Mauricio Villa and Marisa Raygoza - Image 1
Mauricio Villa and Marisa Raygoza - Image 2
Mauricio Villa and Marisa Raygoza - Image 3

Mauricio Villa and Marisa Raygoza

Silēre phōs pherein

Mauricio Villa (Mexicali, BC) and Marisa Raygoza (Tijuana, BC) take part in this exhibition with bodies of work that reflect on and interpret—through their own subjectivities—the act of contemplation.

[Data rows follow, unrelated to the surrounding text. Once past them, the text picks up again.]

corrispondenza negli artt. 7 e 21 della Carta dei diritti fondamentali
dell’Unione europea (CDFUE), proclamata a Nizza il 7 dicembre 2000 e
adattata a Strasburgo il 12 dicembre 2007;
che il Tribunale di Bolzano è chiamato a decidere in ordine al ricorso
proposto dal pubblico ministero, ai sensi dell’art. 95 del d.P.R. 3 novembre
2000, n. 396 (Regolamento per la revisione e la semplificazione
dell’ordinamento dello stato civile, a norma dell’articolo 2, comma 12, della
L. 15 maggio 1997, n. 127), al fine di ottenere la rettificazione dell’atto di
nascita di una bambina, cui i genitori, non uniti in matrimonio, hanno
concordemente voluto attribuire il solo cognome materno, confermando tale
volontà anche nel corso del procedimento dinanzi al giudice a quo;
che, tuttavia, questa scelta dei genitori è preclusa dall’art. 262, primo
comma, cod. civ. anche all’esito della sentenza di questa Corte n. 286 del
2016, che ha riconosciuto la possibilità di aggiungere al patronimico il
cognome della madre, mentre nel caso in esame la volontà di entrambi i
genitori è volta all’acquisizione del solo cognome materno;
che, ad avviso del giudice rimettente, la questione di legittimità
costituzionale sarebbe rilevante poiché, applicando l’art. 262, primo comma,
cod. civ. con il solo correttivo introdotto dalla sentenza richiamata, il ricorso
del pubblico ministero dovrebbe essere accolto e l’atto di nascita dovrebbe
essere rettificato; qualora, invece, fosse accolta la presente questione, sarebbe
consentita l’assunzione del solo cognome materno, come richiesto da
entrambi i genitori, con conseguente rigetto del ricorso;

Through her practice, Raygoza addresses contemporary hypervisibility resulting from constant access to information, questioning what we are truly looking at from within virtual space. Her translucent sculptures invite interaction, proposing a perceptual play in which the gaze constructs new visual possibilities. From a more introspective approach, Villa presents painterly landscapes of the Mexicali Valley that capture the luminous halo produced by the intensity of the sun when observed through the camera. This optical phenomenon, characteristic of the region’s clear skies, articulates a relationship between landscape, perception, and the lived experience of the territory, with light as a central axis.

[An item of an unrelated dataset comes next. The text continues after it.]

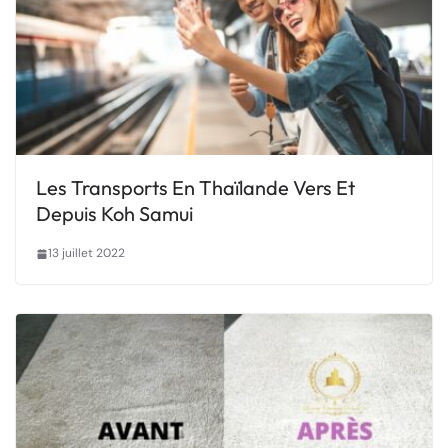
Les Transports En Thaïlande Vers Et
Depuis Koh Samui
13 juillet 2022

Silēre Phōs Pherein (Silences that Phosphoresce) draws on Byung-Chul Han’s essay The Scent of Time: A Philosophical Essay on the Art of Lingering, referenced by Raygoza in conversations leading up to the exhibition. In this text, the author proposes the atomization of time as a condition of the contemporary crisis, and suggests contemplation as a way of restoring meaning to experience. From this perspective, beauty does not manifest in immediacy, but in its persistence: in that which, like phosphorescence, endures.